Gemini Vs. OpenAI’s GPT-4
With Gemini coming out, OpenAI may find itself trying to prove its technology remains smarter than Google’s. “I am in awe of what it’s capable of,” said Eli Collins, Google DeepMind vice president of product, in regard to Gemini. A white paper released on December 6, 2023, outlined the most capable version of Gemini outperforming GPT-4 on multiple-choice exams, grade-school math, and other benchmarks.
Gemini Ultra does several things better than rival OpenAI’s multimodal model, GPT-4 with Vision, which can only understand the context of two modalities: words and images. Gemini Ultra can transcribe speech and answer questions about audio and videos (e.g. “What’s happening in this clip?”) in addition to art and photos.
While both models are highly advanced, they have different focuses. Gemini’s strength lies in its multimodal capabilities and its ability to run on-device for instantaneous processing. On the other hand, GPT-4 excels in its creative and collaborative capabilities, its expanded attention window, and its integration of various features.
Both models are still being fine-tuned and tested for safety. They are expected to continue to build on workplace, security, productivity features, and more. At the same time, researchers also acknowledged ongoing struggles in getting AI models to achieve higher-level reasoning skills.
The Demo And The Controversy
Google released a demo video showcasing Gemini’s cool capabilities. Called “Hands-on with Gemini: Interacting with multimodal AI”, the video already hit over a million views. The impressive demo “highlights some of our favorite interactions with Gemini,” showing how the multimodal model can be flexible and responsive to a variety of inputs.
To begin with, it narrates an evolving sketch of a duck from a squiggle to a completed drawing, it then responds to various voice queries about that toy. Then, the demo moves on to other show-off moves like tracking a ball in a cup-switching game, recognizing shadow puppet gestures, reordering sketches of planets, and so on. It’s all very responsive.

- **Exercise objective**
Write the next part of the article comparing Gemini and GPT-4, picking up right after its final sentence.

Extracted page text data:
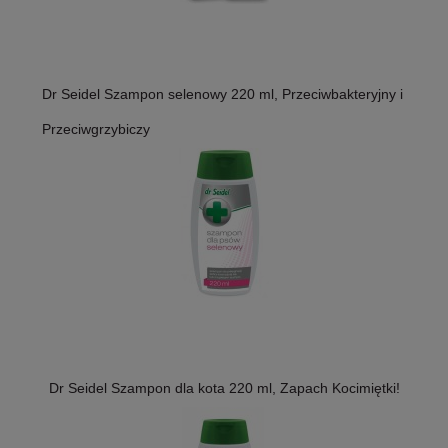
Dr Seidel Szampon selenowy 220 ml, Przeciwbakteryjny i
Przeciwgrzybiczy
Dr Seidel Szampon dla kota 220 ml, Zapach Kocimiętki!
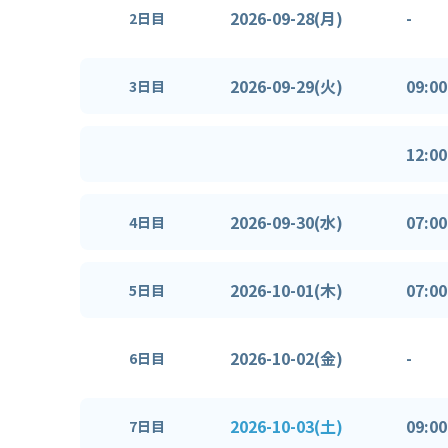
2026-09-28(月)
-
2日目
2026-09-29(火)
09:00
3日目
12:00
2026-09-30(水)
07:00
4日目
2026-10-01(木)
07:00
5日目
2026-10-02(金)
-
6日目
2026-10-03(土)
09:00
7日目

- **Task response**
The video does caution that “latency has been reduced and Gemini outputs have been shortened.” All in all, it was a pretty mind-blowing show of force in the domain of multimodal understanding until observers pointed out that it was not as real. “We created the demo by capturing footage in order to test Gemini’s capabilities on a wide range of challenges. Then we prompted Gemini using still image frames from the footage, and prompting via text.”
Although it might kind of do the things Google shows in the video, it didn’t, and maybe couldn’t, do them live and in the way they implied. In actuality, it was a series of carefully tuned text prompts with still images, clearly selected and shortened to misrepresent what the interaction is actually like. Viewers are misled about the speed, accuracy, and fundamental mode of interaction with the model, thus questioning its Google’s integrity.
Some computer scientists see limits in how much can be done with large language models, which work by repeatedly predicting the next word in a sentence and are prone to making up errors known as hallucinations. “We made a ton of progress in what’s called factuality with Gemini. So Gemini is our best model in that regard. But it’s still, I would say, an unsolved research problem,” Collins said.
Both Google Gemini and OpenAI GPT-4 represent significant advancements in the field of AI. They each have their unique strengths and capabilities, and it will be interesting to see how these models evolve and what new features and capabilities they will bring in the future.